AI issues often surface through human feedback before technical monitoring catches them. Your testing must verify this channel works.
What to test:
| Feedback Type | Test Method |
|---|---|
| Customer complaints | Submit test complaint, verify routing and response |
| Support tickets | Create AI-related ticket, verify flagging and escalation |
| Incident reports | File test incident, verify playbook activation |
| Employee concerns | Submit internal feedback, verify it reaches AI team |
| Social media monitoring | Verify external mentions are captured (if applicable) |
How to run: 1. Create synthetic feedback at each channel 2. Verify feedback reaches AI team 3. Measure response time 4. Confirm feedback informs control updates
What "working" looks like: - Complaints reach AI team within defined SLA - Support can identify AI-related issues and escalate - Incidents trigger defined response procedures - Feedback loop to control improvement exists - Patterns across feedback are analysed
Critical insight: Technical monitoring shows what the AI did. Human feedback shows what impact it had. Both are needed.
Testing by Risk Tier¶
| Tier | Testing Requirements |
|---|---|
| LOW | Basic guardrail testing, alert pipeline check, annual playbook review |
| MEDIUM | Above + adversarial testing, Judge calibration, quarterly playbook exercise |
| HIGH | Above + continuous adversarial testing, regular Judge recalibration, downstream validation |
| CRITICAL | Above + red team exercises, full chain validation, chaos engineering, frequent tabletops |
External Testing Frameworks¶
For more comprehensive guidance:
| Framework | Focus | Link |
|---|---|---|
| OWASP LLM Top 10 | Vulnerability categories | owasp.org/www-project-llm-applications/ |
| NIST AI RMF | Risk management | nist.gov/itl/ai-risk-management-framework |
| MITRE ATLAS | Adversarial threats | atlas.mitre.org |
| Microsoft RAI Toolbox | Responsible AI testing | github.com/microsoft/responsible-ai-toolbox |
| Garak | LLM vulnerability scanning | github.com/leondz/garak |
| AI Verify | Governance testing toolkit | aiverify.sg |
Continuous Validation¶
Testing isn't a phase — it's a practice.
Ongoing activities:
| Frequency | Activity |
|---|---|
| Daily | Monitor alert volumes and patterns |
| Weekly | Review Judge findings sample |
| Monthly | Recalibrate Judge on new examples |
| Quarterly | Adversarial testing refresh |
| Annually | Full control effectiveness review |
Key Takeaways¶
- Test the full chain — upstream, AI, downstream, humans
- Validate alerts reach humans — an undelivered alert is useless
- Adversarial testing is mandatory — if you're not attacking yourself, others will
- Playbooks need practice — untested playbooks fail under pressure
- Testing is continuous — one-time validation is insufficient
- Accept imperfection — testing reduces risk, it doesn't eliminate it
Adapting This Guidance¶
This testing guidance is a starting point, not a prescription. You'll need to adapt it based on:
Your environment: - What logging/SIEM infrastructure do you have? - What testing tools are available? - What skills does your team have?

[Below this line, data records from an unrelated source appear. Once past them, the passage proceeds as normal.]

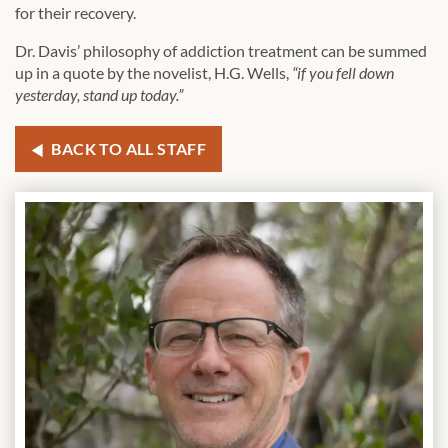
for their recovery.
Dr. Davis’ philosophy of addiction treatment can be summed
up in a quote by the novelist, H.G. Wells,
“if you fell down
yesterday, stand up today.”
BACK TO ALL STAFF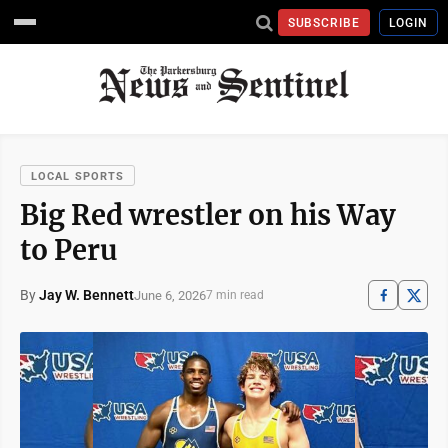
SUBSCRIBE
LOGIN
LOCAL SPORTS
Big Red wrestler on his Way
to Peru
By
Jay W. Bennett
June 6, 2026
7 min read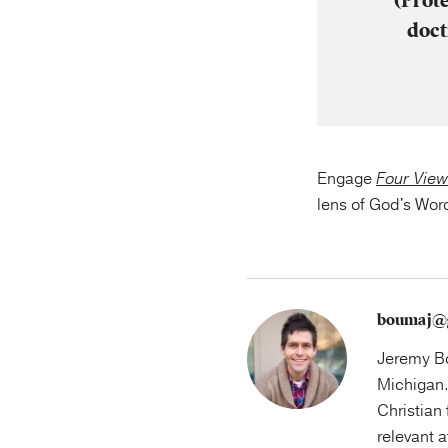
(Prot
doct
Engage
Four View
lens of God's Wor
boumaj@
Jeremy Bo
Michigan.
Christian 
relevant 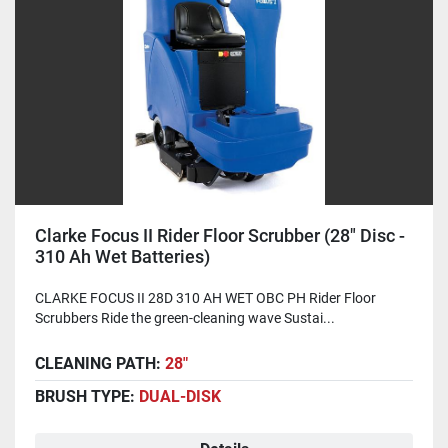
Clarke Focus II Rider Floor Scrubber (28" Disc -
310 Ah Wet Batteries)
CLARKE FOCUS II 28D 310 AH WET OBC PH Rider Floor
Scrubbers Ride the green-cleaning wave Sustai...
CLEANING PATH:
28"
BRUSH TYPE:
DUAL-DISK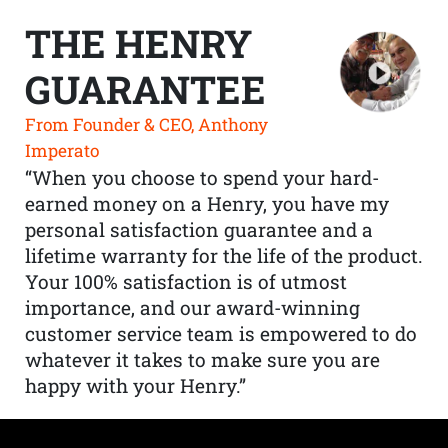
THE HENRY
GUARANTEE
From Founder & CEO, Anthony
Imperato
“When you choose to spend your hard-
earned money on a Henry, you have my
personal satisfaction guarantee and a
lifetime warranty for the life of the product.
Your 100% satisfaction is of utmost
importance, and our award-winning
customer service team is empowered to do
whatever it takes to make sure you are
happy with your Henry.”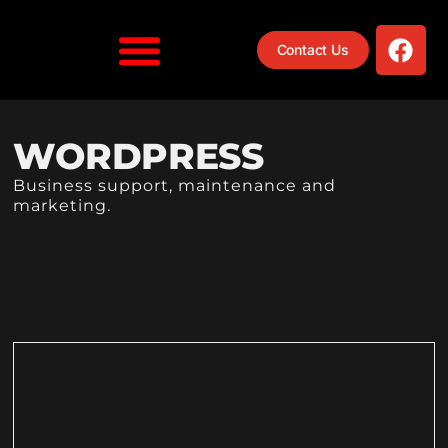
Contact Us
WORDPRESS
Business support, maintenance and
marketing.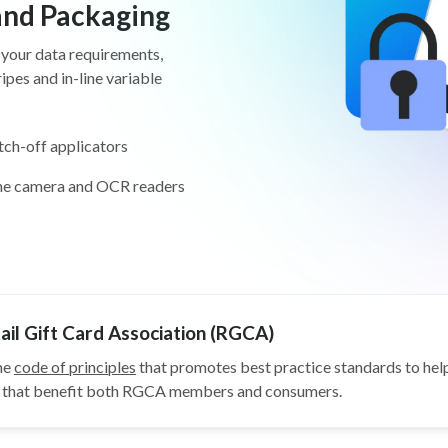
 and Packaging
 your data requirements,
pes and in-line variable
tch-off applicators
ine camera and OCR readers
il Gift Card Association (RGCA)
he
code of principles
that promotes best practice standards to help
ys that benefit both RGCA members and consumers.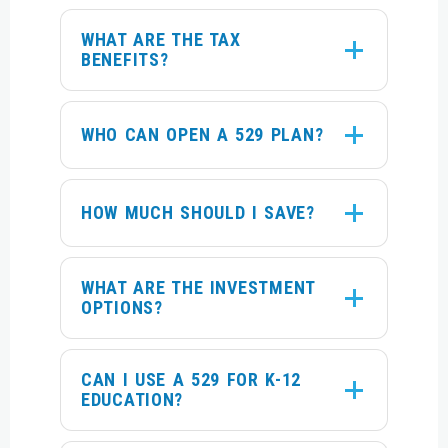
WHAT ARE THE TAX
BENEFITS?
WHO CAN OPEN A 529 PLAN?
HOW MUCH SHOULD I SAVE?
WHAT ARE THE INVESTMENT
OPTIONS?
CAN I USE A 529 FOR K-12
EDUCATION?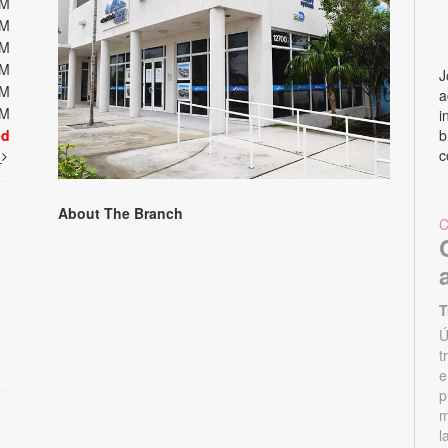
PM
PM
PM
PM
J
PM
a
PM
i
ed
b
c
t
About The Branch
T
Ú
t
e
p
m
l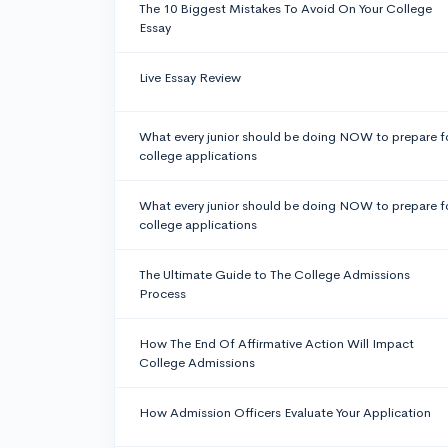
The 10 Biggest Mistakes To Avoid On Your College
Essay
Live Essay Review
What every junior should be doing NOW to prepare f
college applications
What every junior should be doing NOW to prepare f
college applications
The Ultimate Guide to The College Admissions
Process
How The End Of Affirmative Action Will Impact
College Admissions
How Admission Officers Evaluate Your Application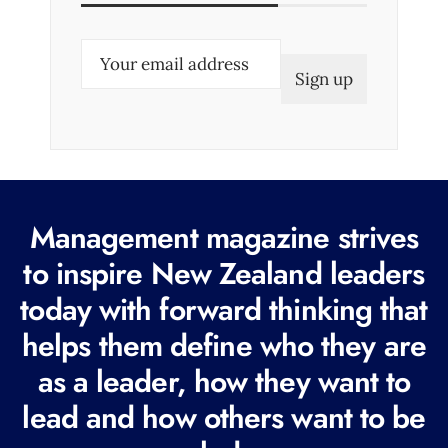
E
m
a
i
l
(
R
Management magazine strives
e
to inspire New Zealand leaders
q
today with forward thinking that
u
i
helps them define who they are
r
as a leader, how they want to
e
lead and how others want to be
d
)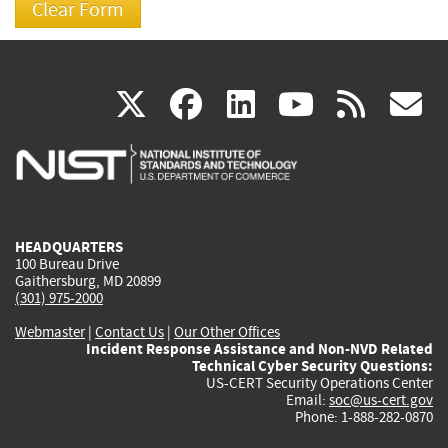
(link
(link
(link
(link
(
X
facebook
linkedin
youtu
rss
g
is
is
is
is
i
external)
external)
external)
external)
e
HEADQUARTERS
100 Bureau Drive
Gaithersburg, MD 20899
(301) 975-2000
Webmaster
|
Contact Us
|
Our Other Offices
Incident Response Assistance and Non-NVD Related
Technical Cyber Security Questions:
US-CERT Security Operations Center
Email:
soc@us-cert.gov
Phone: 1-888-282-0870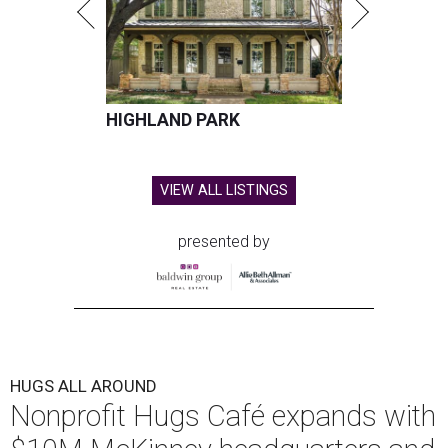
HIGHLAND PARK
VIEW ALL LISTINGS
presented by
HUGS ALL AROUND
Nonprofit Hugs Café expands with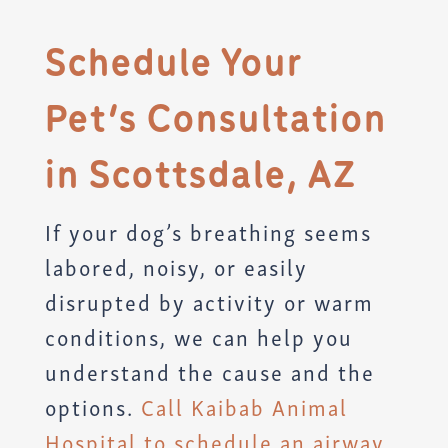
Schedule Your
Pet’s Consultation
in Scottsdale, AZ
If your dog’s breathing seems
labored, noisy, or easily
disrupted by activity or warm
conditions, we can help you
understand the cause and the
options.
Call Kaibab Animal
Hospital to schedule an airway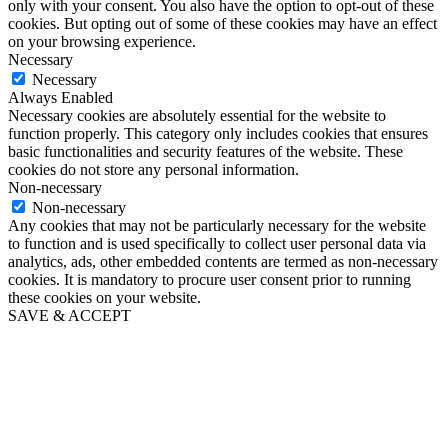
only with your consent. You also have the option to opt-out of these
cookies. But opting out of some of these cookies may have an effect
on your browsing experience.
Necessary
Necessary
Always Enabled
Necessary cookies are absolutely essential for the website to
function properly. This category only includes cookies that ensures
basic functionalities and security features of the website. These
cookies do not store any personal information.
Non-necessary
Non-necessary
Any cookies that may not be particularly necessary for the website
to function and is used specifically to collect user personal data via
analytics, ads, other embedded contents are termed as non-necessary
cookies. It is mandatory to procure user consent prior to running
these cookies on your website.
SAVE & ACCEPT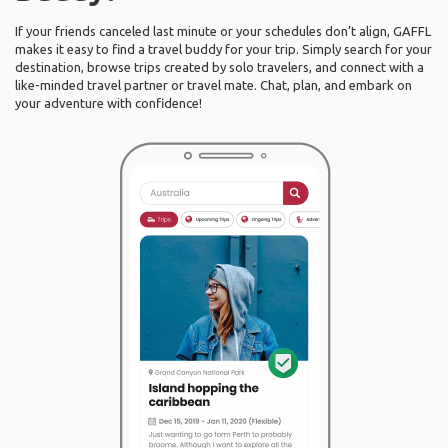
If your friends canceled last minute or your schedules don’t align, GAFFL
makes it easy to find a travel buddy for your trip. Simply search for your
destination, browse trips created by solo travelers, and connect with a
like-minded travel partner or travel mate. Chat, plan, and embark on
your adventure with confidence!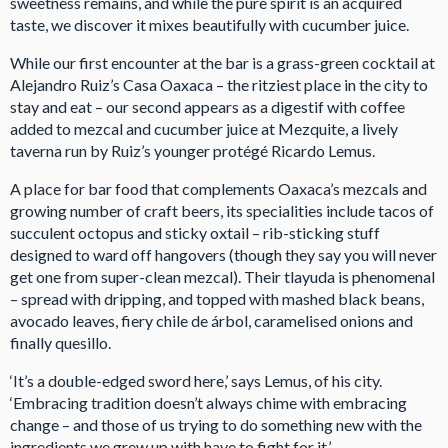
sweetness remains, and while the pure spirit is an acquired
taste, we discover it mixes beautifully with cucumber juice.
While our first encounter at the bar is a grass-green cocktail at
Alejandro Ruiz’s Casa Oaxaca – the ritziest place in the city to
stay and eat – our second appears as a digestif with coffee
added to mezcal and cucumber juice at Mezquite, a lively
taverna run by Ruiz’s younger protégé Ricardo Lemus.
A place for bar food that complements Oaxaca’s mezcals and
growing number of craft beers, its specialities include tacos of
succulent octopus and sticky oxtail – rib-sticking stuff
designed to ward off hangovers (though they say you will never
get one from super-clean mezcal). Their tlayuda is phenomenal
– spread with dripping, and topped with mashed black beans,
avocado leaves, fiery chile de árbol, caramelised onions and
finally quesillo.
‘It’s a double-edged sword here,’ says Lemus, of his city.
‘Embracing tradition doesn’t always chime with embracing
change – and those of us trying to do something new with the
ingredients we grew up with have to fight for it.’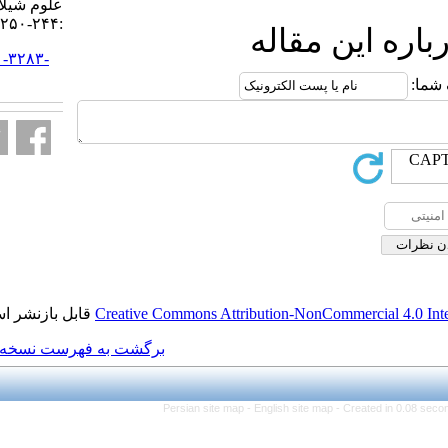
علوم شیلاتی ایران. ۱۳۹۶; ۱۷ (۱)
:۲۴۴-۲۵۰
ا
URL:
http://jifro.ir/article-۱-۳۲۸۳-
fa.html
قابل بازنشر است.
Creative Commons Attributi
برگشت به فهرست نسخه ها
Persian site map -
Eng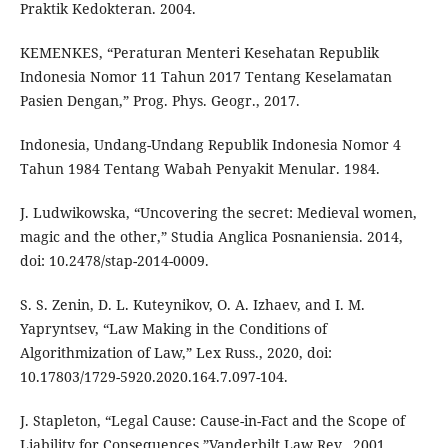
Praktik Kedokteran. 2004.
KEMENKES, “Peraturan Menteri Kesehatan Republik
Indonesia Nomor 11 Tahun 2017 Tentang Keselamatan
Pasien Dengan,” Prog. Phys. Geogr., 2017.
Indonesia, Undang-Undang Republik Indonesia Nomor 4
Tahun 1984 Tentang Wabah Penyakit Menular. 1984.
J. Ludwikowska, “Uncovering the secret: Medieval women,
magic and the other,” Studia Anglica Posnaniensia. 2014,
doi: 10.2478/stap-2014-0009.
S. S. Zenin, D. L. Kuteynikov, O. A. Izhaev, and I. M.
Yapryntsev, “Law Making in the Conditions of
Algorithmization of Law,” Lex Russ., 2020, doi:
10.17803/1729-5920.2020.164.7.097-104.
J. Stapleton, “Legal Cause: Cause-in-Fact and the Scope of
Liability for Consequences,”Vanderbilt Law Rev., 2001.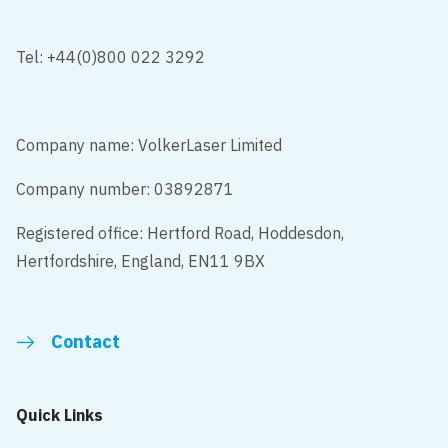
Tel: +44(0)800 022 3292
Company name: VolkerLaser Limited
Company number: 03892871
Registered office: Hertford Road, Hoddesdon,
Hertfordshire, England, EN11 9BX
Contact
Quick Links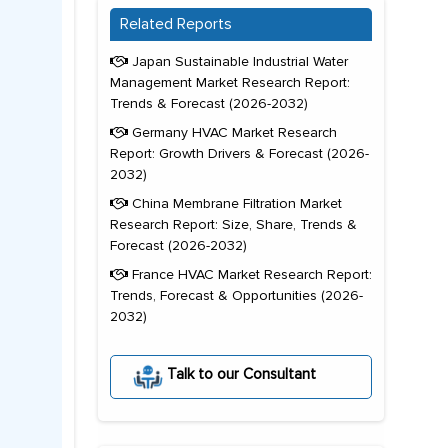
Related Reports
Japan Sustainable Industrial Water
Management Market Research Report:
Trends & Forecast (2026-2032)
Germany HVAC Market Research
Report: Growth Drivers & Forecast (2026-
2032)
China Membrane Filtration Market
Research Report: Size, Share, Trends &
Forecast (2026-2032)
France HVAC Market Research Report:
Trends, Forecast & Opportunities (2026-
2032)
Talk to our Consultant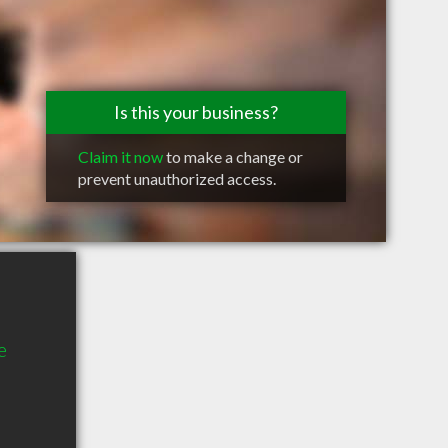
Is this your business?
Claim it now
to make a change or
prevent unauthorized access.
e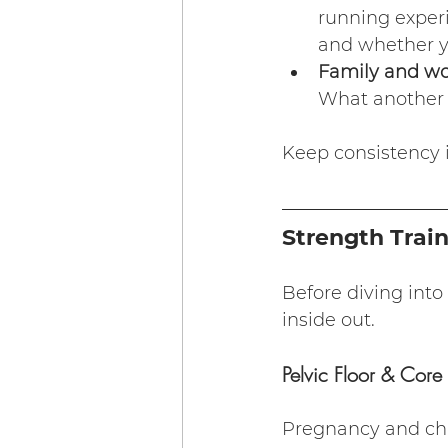
running exper
and whether y
Family and w
What another 
Keep consistency in
Strength Trai
Before diving into
inside out.
Pelvic Floor & Core 
Pregnancy and child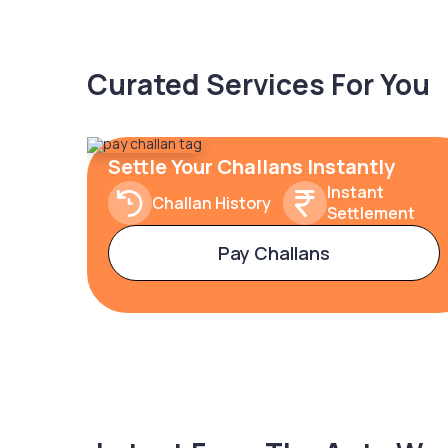
Curated Services For You
Settle Your Challans Instantly
Instant
Challan History
Settlement
Pay Challans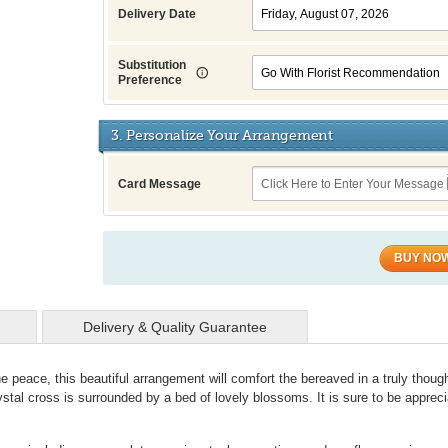
Delivery Date
Substitution
Preference
3. Personalize Your Arrangement
Card Message
BUY NO
Delivery & Quality Guarantee
ne peace, this beautiful arrangement will comfort the bereaved in a truly though
ystal cross is surrounded by a bed of lovely blossoms. It is sure to be apprec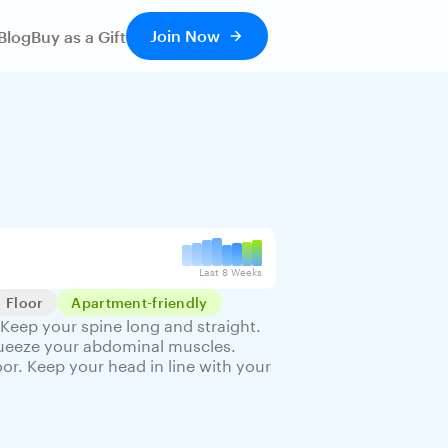
Join Now
Blog
Buy as a Gift
Last 8 Weeks
Floor
Apartment-friendly
Keep your spine long and straight.
Squeeze your abdominal muscles.
oor. Keep your head in line with your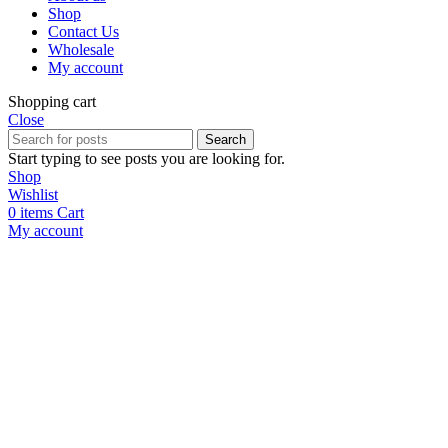
Shop
Contact Us
Wholesale
My account
Shopping cart
Close
Search
Start typing to see posts you are looking for.
Shop
Wishlist
0
items
Cart
My account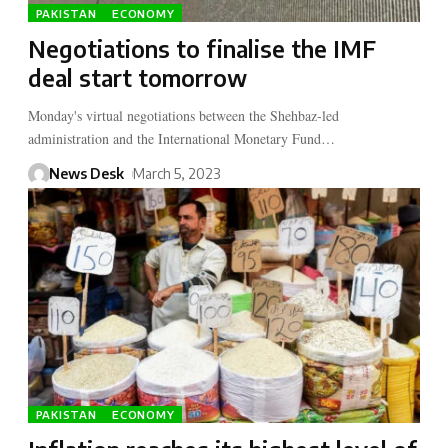
PAKISTAN
ECONOMY
Negotiations to finalise the IMF
deal start tomorrow
Monday's virtual negotiations between the Shehbaz-led
administration and the International Monetary Fund…
News Desk
March 5, 2023
PAKISTAN
ECONOMY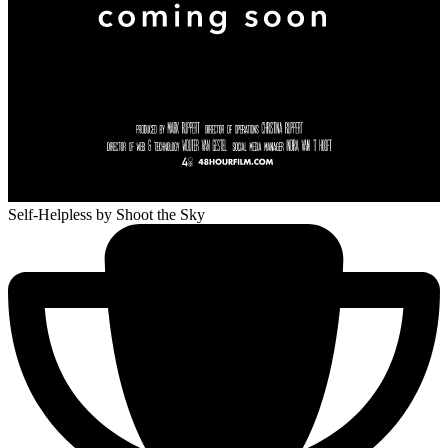
Self-Helpless
by Shoot the Sky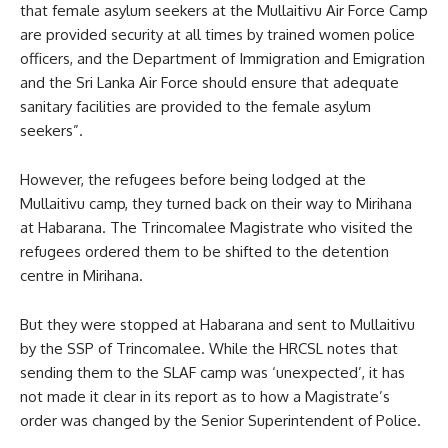
that female asylum seekers at the Mullaitivu Air Force Camp
are provided security at all times by trained women police
officers, and the Department of Immigration and Emigration
and the Sri Lanka Air Force should ensure that adequate
sanitary facilities are provided to the female asylum
seekers”.
However, the refugees before being lodged at the
Mullaitivu camp, they turned back on their way to Mirihana
at Habarana. The Trincomalee Magistrate who visited the
refugees ordered them to be shifted to the detention
centre in Mirihana.
But they were stopped at Habarana and sent to Mullaitivu
by the SSP of Trincomalee. While the HRCSL notes that
sending them to the SLAF camp was ‘unexpected’, it has
not made it clear in its report as to how a Magistrate’s
order was changed by the Senior Superintendent of Police.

Your risk appetite: - How much risk can your organisation tolerate? - What's the cost of a false positive vs. a miss? - What regulatory requirements apply?
Your AI system: - What does it do? What's the blast radius of failure? - What upstream/downstream systems connect to it? - What human processes depend on it?
The core principles remain constant: 1. Guardrails — Test that they block what they should 2. Judge — Test that it detects what guardrails miss 3. Human oversight — Test that findings reach humans who can act
How you implement these tests will vary. The need to test them will not.¶
AI Runtime Behaviour Security, 2026 (Jonathan Gill).